連覇を狙った昨年10月のMGCは7位。一度は飛び出したが、悪天候の雨に泣いた。期間の空いた3月の名古屋ウィメンズも視野に入れたが、強度の高い練習を継続できる間隔の今大会出場を決めた。武冨豊監督(69)が参考にしたのは、日本記録を出した野口みずきが19年前に消化した練習での設定タイム。40キロ走では過去の全盛期のタイムを5分ほど縮めるなど野口と同水準まで引き上げ、米ニューメキシコ州アルバカーキでの高地トレーニングもこなした。指揮官は「手応えは確実にあった」と振り返った。
コロナ禍で1年延期した東京五輪では調整に苦しみ33位。「凄く悔しい」不完全燃焼だった。その後は主流の厚底シューズへの対応もうまくいかず、右かかと疲労骨折や左足くるぶし横を痛めるなど負傷の連続。帰省するたびに母・麻理さん(50)に「やめたい」と漏らし続けたこともあった。苦しみを経て、日本記録を出した今だから言える。「パリでもう一度勝負して、走りきりたい」。人事を尽くした前田が、天命を待つ。
≪父の並走が後押し≫苦しさの増す32キロ過ぎに背中を押してくれたのは、家族だった。父・哲宏(あきひろ)さんは「じっとしていられなくて」と沿道を並走。母の麻理さんは「いいよ、いいよ」と声を張り上げた。日本記録を意味した「アレ」は、日本一を決めた試合に足を運んだ虎党の哲宏さんの“入れ知恵”もあったという。前田は「並走は見えたが、応援は聞こえなかった。それ(父の並走)を見て頑張ろうと思いました」と振り返った。

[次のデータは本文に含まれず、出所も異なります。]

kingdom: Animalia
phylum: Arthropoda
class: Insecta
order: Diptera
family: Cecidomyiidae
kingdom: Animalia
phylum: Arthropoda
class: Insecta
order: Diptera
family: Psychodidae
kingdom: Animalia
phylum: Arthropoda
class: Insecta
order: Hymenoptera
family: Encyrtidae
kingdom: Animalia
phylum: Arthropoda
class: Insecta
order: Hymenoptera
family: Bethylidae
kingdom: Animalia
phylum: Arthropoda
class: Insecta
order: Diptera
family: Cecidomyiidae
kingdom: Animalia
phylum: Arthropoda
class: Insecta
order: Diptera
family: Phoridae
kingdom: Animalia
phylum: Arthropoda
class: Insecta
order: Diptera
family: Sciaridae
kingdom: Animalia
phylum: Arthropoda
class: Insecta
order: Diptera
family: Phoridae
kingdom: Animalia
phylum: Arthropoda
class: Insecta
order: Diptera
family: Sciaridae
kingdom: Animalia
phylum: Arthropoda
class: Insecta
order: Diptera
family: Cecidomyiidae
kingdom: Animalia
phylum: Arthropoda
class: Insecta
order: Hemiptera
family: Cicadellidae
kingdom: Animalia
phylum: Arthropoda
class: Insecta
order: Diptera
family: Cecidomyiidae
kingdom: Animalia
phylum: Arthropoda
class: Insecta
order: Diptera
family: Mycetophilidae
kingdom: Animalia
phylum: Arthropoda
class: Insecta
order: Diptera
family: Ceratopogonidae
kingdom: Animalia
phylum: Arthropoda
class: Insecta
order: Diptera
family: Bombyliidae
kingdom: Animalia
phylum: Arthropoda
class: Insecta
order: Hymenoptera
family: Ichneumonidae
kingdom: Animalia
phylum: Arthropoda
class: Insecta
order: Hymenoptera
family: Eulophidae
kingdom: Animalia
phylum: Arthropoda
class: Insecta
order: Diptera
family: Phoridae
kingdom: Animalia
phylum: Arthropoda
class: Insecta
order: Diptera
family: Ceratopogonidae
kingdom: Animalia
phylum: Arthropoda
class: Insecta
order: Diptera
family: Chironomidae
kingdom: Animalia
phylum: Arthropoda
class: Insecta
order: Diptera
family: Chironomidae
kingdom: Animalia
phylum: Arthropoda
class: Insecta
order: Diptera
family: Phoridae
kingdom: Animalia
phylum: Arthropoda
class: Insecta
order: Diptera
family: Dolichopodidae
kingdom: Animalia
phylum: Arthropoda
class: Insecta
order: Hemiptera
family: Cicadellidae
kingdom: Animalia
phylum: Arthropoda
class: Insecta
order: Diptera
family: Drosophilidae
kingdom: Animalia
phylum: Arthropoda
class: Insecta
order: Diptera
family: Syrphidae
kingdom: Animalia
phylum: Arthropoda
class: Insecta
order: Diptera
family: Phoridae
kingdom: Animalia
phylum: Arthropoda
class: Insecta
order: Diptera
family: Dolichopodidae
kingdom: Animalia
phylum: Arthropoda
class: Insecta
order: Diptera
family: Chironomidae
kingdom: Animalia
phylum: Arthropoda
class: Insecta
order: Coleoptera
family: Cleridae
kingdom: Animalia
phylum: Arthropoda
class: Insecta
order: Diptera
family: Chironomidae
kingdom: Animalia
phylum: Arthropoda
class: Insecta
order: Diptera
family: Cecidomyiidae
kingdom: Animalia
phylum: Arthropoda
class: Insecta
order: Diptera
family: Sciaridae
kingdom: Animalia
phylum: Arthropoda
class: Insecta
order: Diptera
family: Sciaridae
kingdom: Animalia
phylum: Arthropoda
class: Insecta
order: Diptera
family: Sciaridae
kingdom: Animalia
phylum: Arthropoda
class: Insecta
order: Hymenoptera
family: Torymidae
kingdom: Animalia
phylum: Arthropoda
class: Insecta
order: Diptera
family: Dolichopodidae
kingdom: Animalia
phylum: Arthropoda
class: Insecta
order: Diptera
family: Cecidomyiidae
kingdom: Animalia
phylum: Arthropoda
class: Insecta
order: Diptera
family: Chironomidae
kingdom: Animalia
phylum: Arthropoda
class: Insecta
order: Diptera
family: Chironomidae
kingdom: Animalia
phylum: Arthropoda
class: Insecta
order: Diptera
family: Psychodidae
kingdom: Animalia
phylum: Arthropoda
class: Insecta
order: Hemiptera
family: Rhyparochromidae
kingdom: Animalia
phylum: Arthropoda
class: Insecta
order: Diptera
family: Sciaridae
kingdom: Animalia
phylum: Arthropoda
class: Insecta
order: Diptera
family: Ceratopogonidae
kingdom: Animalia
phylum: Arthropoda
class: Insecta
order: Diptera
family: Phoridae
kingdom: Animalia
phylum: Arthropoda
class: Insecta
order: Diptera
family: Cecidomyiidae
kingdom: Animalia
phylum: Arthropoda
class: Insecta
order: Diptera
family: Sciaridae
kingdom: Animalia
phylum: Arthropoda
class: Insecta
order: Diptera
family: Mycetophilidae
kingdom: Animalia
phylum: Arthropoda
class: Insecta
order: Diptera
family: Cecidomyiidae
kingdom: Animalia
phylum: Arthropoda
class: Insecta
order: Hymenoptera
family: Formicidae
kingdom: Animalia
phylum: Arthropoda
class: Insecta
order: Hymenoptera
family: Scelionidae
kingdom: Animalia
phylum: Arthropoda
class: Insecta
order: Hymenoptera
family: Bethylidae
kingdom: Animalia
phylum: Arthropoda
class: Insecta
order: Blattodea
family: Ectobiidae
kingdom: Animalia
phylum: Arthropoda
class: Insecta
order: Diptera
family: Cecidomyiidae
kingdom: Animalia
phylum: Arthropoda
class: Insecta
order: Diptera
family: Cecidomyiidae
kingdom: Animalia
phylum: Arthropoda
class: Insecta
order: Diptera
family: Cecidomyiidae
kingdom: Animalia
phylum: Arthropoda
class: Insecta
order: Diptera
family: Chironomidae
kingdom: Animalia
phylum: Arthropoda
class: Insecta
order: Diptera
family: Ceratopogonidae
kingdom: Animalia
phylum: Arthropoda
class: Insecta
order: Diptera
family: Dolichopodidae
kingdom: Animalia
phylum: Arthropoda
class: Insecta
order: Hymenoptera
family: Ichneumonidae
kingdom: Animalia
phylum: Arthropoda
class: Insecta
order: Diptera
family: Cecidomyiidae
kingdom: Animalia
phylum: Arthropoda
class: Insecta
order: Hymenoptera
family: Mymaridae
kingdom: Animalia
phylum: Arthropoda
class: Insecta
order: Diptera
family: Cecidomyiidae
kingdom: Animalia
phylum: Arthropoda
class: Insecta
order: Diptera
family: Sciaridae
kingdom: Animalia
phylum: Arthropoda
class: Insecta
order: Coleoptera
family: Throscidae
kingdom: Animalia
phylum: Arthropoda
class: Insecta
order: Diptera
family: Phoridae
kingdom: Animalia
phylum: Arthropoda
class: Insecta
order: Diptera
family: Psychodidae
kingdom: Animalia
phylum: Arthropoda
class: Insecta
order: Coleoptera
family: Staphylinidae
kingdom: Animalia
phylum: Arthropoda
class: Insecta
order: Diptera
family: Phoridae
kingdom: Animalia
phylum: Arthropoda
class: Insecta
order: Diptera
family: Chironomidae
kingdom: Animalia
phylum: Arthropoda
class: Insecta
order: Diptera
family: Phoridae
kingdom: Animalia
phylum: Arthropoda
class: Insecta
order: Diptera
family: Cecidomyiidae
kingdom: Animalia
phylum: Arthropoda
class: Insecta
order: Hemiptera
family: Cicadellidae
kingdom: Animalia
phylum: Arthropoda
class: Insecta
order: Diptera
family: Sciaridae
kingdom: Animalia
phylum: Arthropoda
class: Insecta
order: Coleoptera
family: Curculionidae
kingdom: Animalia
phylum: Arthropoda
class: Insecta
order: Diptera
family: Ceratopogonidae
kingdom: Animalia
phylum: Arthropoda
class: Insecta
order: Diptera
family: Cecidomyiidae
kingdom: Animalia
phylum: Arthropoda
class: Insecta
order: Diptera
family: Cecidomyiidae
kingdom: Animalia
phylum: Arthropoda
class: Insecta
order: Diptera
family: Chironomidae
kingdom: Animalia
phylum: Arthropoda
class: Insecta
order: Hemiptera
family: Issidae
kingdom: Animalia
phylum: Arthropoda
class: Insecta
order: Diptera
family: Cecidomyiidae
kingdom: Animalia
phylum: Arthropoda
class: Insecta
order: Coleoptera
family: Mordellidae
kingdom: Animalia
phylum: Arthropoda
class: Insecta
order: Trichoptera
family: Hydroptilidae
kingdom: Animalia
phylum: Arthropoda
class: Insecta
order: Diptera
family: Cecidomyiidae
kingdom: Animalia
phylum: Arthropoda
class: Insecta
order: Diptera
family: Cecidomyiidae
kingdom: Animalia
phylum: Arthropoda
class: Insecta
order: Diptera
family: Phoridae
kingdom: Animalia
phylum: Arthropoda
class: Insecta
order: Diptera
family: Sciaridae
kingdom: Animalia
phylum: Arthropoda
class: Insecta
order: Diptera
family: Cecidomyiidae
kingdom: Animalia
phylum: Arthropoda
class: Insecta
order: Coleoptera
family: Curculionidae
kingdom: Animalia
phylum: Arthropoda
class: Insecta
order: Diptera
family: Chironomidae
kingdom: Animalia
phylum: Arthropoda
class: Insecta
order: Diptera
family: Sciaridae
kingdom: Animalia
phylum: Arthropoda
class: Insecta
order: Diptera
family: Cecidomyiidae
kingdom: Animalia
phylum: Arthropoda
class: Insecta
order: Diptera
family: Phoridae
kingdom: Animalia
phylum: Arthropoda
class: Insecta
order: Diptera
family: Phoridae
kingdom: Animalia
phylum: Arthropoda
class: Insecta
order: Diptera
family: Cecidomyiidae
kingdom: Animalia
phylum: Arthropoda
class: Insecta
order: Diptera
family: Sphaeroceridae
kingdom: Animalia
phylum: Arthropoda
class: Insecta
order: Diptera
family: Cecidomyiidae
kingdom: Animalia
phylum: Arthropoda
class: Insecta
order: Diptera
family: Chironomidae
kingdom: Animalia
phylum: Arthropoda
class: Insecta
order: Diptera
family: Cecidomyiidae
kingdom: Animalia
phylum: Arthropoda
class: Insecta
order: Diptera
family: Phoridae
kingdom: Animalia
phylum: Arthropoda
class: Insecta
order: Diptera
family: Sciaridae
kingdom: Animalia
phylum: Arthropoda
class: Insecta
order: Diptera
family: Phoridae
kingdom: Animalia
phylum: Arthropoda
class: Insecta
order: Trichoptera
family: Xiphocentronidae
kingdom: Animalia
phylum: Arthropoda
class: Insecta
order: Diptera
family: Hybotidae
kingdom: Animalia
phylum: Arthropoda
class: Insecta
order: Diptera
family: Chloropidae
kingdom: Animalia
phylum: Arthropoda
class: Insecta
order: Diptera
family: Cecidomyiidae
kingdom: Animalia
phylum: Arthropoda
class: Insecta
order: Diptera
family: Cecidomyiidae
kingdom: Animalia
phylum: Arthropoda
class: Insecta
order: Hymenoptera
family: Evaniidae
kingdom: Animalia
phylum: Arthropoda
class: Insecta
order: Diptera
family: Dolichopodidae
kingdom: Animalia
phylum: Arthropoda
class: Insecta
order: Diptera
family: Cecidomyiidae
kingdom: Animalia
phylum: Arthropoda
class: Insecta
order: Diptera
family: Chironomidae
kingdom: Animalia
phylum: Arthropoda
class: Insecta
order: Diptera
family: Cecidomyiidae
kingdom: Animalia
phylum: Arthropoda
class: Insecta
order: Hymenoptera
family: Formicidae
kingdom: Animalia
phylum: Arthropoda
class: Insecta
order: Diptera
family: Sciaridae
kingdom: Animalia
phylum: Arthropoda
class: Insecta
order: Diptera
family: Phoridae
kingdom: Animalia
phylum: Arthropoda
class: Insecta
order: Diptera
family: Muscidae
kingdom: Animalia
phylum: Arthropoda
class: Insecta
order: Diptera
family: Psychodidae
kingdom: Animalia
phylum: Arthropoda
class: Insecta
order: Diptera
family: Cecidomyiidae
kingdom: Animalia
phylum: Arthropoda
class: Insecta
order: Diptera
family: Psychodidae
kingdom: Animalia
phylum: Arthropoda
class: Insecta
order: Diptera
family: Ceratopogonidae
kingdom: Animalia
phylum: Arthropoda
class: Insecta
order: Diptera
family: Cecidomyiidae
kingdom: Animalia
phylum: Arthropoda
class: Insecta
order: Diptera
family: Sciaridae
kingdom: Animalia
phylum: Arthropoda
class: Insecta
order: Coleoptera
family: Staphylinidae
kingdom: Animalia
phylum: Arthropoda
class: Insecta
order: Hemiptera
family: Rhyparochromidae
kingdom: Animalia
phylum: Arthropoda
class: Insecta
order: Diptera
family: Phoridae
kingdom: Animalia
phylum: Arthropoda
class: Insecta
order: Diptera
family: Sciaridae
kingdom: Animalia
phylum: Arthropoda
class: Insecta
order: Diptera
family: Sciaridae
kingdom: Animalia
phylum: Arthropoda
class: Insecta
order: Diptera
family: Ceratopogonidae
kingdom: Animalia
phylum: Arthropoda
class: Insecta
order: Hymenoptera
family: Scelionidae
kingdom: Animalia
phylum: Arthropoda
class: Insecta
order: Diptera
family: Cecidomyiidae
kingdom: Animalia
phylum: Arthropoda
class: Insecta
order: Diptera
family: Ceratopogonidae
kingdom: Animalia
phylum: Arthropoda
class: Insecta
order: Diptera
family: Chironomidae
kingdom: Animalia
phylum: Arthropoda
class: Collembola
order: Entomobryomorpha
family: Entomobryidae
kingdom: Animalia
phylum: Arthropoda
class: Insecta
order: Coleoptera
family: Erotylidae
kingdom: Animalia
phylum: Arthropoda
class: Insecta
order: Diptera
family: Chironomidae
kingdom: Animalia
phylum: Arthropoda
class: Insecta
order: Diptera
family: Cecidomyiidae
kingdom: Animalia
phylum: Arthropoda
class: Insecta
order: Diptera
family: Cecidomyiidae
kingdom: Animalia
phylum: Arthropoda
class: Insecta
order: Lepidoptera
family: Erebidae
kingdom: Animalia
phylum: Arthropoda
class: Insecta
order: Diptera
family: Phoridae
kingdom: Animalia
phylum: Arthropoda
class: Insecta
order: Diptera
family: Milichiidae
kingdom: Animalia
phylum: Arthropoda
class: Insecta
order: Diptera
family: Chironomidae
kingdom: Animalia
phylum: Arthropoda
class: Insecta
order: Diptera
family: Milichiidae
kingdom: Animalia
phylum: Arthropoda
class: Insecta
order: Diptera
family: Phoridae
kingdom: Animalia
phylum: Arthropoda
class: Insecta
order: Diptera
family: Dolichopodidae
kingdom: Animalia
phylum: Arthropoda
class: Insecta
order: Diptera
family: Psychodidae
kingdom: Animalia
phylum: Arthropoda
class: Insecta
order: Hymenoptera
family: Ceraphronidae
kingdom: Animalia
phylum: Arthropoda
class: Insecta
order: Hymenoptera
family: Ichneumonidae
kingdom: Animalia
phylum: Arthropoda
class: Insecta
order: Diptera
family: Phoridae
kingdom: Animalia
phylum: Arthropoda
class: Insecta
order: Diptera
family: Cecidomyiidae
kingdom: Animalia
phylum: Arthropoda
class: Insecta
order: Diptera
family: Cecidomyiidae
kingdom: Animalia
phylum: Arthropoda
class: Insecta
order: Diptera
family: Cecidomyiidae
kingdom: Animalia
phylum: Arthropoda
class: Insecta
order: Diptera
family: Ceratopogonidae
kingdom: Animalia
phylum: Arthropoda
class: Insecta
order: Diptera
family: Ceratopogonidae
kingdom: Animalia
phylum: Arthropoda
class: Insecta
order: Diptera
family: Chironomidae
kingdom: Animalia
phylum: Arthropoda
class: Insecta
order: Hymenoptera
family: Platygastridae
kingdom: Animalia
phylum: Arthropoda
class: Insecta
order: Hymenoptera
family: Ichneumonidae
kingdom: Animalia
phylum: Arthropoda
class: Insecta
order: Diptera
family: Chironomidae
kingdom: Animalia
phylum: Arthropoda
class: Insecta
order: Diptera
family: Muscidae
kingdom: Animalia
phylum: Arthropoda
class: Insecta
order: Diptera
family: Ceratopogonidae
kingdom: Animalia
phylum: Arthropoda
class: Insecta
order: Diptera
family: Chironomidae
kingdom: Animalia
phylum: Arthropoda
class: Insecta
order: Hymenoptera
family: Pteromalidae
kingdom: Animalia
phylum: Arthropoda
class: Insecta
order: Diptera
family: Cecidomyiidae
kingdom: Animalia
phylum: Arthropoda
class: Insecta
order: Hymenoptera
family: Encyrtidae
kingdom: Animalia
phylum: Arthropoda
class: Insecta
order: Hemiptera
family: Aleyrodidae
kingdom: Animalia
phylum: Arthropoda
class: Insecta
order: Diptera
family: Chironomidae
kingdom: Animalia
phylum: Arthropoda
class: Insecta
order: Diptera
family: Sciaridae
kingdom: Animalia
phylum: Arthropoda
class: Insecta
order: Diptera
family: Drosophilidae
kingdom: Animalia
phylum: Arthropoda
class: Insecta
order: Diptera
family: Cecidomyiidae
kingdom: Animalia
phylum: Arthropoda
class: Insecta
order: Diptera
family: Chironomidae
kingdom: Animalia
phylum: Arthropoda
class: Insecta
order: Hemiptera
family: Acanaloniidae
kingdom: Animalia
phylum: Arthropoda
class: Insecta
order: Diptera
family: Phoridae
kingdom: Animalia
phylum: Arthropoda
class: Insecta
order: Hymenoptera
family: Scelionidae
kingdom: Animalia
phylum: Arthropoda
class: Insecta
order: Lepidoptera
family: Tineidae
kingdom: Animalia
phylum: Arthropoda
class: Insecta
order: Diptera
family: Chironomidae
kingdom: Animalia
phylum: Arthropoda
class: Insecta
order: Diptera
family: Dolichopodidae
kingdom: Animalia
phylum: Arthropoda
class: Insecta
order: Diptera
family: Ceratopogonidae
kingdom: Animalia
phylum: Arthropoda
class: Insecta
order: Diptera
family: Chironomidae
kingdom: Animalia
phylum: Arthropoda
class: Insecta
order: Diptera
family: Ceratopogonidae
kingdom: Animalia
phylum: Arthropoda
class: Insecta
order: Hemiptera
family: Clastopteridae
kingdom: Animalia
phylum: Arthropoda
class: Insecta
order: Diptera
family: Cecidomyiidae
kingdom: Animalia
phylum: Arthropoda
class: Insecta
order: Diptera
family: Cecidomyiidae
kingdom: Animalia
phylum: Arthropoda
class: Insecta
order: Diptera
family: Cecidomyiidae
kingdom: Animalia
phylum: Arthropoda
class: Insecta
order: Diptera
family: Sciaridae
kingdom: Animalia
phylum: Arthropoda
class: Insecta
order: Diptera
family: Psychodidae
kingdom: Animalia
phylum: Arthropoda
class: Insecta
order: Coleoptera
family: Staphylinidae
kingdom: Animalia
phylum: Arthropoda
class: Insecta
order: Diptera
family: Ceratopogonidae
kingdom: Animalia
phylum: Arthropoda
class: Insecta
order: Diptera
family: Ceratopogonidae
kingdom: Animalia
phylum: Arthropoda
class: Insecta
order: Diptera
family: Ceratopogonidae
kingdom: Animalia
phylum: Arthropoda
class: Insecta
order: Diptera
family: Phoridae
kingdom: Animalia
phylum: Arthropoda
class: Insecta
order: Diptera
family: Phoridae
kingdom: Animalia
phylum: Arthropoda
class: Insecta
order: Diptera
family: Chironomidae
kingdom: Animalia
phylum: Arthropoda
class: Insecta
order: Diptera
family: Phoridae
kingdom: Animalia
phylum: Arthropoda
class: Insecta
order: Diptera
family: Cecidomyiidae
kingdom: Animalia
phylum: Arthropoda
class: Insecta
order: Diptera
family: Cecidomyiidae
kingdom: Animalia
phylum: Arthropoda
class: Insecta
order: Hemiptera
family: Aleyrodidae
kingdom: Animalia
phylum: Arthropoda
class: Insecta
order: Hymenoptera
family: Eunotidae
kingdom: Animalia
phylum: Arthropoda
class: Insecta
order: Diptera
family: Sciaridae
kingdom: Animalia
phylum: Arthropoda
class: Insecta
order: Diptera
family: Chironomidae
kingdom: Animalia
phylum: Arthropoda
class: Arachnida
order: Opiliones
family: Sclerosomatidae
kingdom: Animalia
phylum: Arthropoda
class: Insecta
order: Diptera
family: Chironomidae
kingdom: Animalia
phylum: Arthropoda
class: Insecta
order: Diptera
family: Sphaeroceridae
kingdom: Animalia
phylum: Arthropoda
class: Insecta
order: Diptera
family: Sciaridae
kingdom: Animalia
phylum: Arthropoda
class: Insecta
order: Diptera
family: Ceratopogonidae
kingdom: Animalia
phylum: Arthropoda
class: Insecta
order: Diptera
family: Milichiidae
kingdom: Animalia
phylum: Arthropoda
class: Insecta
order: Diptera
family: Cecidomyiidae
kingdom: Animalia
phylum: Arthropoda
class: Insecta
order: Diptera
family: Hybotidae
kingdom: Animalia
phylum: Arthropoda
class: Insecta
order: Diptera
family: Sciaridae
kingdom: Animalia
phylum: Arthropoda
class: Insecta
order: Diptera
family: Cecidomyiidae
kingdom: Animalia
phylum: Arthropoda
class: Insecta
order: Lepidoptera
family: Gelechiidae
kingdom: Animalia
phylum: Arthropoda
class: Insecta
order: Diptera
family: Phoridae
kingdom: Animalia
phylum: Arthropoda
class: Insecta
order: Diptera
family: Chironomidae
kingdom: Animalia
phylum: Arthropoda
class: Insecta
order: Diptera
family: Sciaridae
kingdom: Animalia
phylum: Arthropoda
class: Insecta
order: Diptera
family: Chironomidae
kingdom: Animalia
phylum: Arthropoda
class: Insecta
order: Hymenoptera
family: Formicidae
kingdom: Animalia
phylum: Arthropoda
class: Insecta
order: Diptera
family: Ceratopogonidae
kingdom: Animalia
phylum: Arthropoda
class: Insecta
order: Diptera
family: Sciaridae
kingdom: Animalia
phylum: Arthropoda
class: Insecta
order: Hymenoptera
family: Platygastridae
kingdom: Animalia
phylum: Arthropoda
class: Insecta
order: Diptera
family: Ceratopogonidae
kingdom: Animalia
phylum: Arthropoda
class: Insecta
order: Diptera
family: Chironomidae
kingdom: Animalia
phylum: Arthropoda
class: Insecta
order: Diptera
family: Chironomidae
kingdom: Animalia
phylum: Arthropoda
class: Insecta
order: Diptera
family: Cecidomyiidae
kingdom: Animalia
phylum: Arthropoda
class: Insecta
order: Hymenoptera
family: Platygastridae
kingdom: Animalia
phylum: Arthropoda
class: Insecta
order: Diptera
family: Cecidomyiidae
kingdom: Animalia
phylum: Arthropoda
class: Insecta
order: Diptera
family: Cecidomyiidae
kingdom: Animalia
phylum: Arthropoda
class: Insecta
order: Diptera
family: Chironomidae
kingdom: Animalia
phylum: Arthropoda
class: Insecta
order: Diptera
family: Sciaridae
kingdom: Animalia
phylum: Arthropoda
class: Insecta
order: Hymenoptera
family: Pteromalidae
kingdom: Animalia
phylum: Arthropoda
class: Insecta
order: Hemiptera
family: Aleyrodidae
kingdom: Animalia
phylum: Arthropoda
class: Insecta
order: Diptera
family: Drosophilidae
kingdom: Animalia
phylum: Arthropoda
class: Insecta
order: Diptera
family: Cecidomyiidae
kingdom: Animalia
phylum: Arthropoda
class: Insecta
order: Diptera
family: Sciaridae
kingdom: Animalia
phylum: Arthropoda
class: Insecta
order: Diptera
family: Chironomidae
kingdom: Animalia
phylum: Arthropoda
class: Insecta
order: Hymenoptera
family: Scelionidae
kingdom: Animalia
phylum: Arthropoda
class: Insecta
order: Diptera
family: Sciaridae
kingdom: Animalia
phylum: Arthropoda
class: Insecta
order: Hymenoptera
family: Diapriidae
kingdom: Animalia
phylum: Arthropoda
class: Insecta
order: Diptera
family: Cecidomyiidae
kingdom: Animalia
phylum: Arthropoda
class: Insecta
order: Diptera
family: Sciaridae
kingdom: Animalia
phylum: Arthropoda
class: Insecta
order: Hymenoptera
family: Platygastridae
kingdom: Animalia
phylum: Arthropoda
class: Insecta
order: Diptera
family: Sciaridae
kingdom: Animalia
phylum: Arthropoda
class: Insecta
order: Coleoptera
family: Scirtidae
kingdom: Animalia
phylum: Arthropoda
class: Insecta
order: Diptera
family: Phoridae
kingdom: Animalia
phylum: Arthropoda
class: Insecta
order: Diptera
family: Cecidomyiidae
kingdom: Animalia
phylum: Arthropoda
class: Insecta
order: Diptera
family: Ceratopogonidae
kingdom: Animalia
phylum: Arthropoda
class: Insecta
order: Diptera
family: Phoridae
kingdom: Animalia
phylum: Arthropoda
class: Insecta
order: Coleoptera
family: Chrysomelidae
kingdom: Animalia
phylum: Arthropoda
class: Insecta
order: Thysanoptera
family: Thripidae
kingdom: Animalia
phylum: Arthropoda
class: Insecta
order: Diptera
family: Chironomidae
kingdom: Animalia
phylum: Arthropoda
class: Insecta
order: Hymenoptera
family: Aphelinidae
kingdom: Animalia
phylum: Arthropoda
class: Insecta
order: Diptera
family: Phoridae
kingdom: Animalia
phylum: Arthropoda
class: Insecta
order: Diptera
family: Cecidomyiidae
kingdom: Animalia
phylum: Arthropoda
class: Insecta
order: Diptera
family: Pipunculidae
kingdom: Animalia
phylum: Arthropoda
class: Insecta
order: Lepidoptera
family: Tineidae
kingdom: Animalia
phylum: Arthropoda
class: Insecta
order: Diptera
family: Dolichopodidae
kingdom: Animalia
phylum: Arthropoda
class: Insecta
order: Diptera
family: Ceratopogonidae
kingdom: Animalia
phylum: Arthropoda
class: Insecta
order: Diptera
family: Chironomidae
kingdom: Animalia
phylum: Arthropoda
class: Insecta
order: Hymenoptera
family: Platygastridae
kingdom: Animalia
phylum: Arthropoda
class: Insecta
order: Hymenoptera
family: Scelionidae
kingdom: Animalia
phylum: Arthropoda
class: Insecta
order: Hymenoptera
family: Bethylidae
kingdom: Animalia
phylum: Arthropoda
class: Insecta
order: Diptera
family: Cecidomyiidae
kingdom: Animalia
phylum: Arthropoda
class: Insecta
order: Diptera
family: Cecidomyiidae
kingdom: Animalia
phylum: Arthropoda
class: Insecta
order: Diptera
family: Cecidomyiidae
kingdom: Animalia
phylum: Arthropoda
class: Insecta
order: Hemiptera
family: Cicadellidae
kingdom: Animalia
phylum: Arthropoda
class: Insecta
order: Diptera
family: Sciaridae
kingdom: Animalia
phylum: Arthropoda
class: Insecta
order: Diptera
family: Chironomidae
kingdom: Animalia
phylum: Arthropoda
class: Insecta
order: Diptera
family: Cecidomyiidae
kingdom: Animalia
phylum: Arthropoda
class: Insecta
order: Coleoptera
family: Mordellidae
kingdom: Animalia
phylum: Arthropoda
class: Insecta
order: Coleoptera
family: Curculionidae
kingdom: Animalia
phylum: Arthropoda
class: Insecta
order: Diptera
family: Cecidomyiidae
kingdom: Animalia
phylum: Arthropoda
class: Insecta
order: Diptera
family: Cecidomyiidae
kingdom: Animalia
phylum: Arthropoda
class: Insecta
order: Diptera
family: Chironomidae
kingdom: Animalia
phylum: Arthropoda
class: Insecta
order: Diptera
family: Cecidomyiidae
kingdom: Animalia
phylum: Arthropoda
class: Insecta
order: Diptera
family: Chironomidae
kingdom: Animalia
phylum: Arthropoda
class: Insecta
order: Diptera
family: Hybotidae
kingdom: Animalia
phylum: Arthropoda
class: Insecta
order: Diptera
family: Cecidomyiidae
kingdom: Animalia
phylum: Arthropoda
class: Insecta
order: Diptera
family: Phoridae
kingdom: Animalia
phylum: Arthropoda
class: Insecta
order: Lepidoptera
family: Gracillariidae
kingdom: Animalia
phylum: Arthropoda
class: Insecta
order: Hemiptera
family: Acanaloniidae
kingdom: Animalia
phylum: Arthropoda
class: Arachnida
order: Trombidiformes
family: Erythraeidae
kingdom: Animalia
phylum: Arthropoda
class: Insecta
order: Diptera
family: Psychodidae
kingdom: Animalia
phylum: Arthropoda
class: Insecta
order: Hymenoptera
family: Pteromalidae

◇前田 穂南(まえだ・ほなみ)1996年(平8)7月17日生まれ、兵庫県尼崎市出身の27歳。両親がファンの女優・鈴木保奈美が名前の由来。小学5年から陸上を始め、大阪薫英女学院3年時は全国高校駅伝初優勝も補欠。卒業後の15年に天満屋へ入社し、17年大阪国際でマラソンデビュー。19年MGC優勝で21年東京五輪出場。今大会で自己記録2時間22分32秒を大幅更新。1メートル66、44キロ。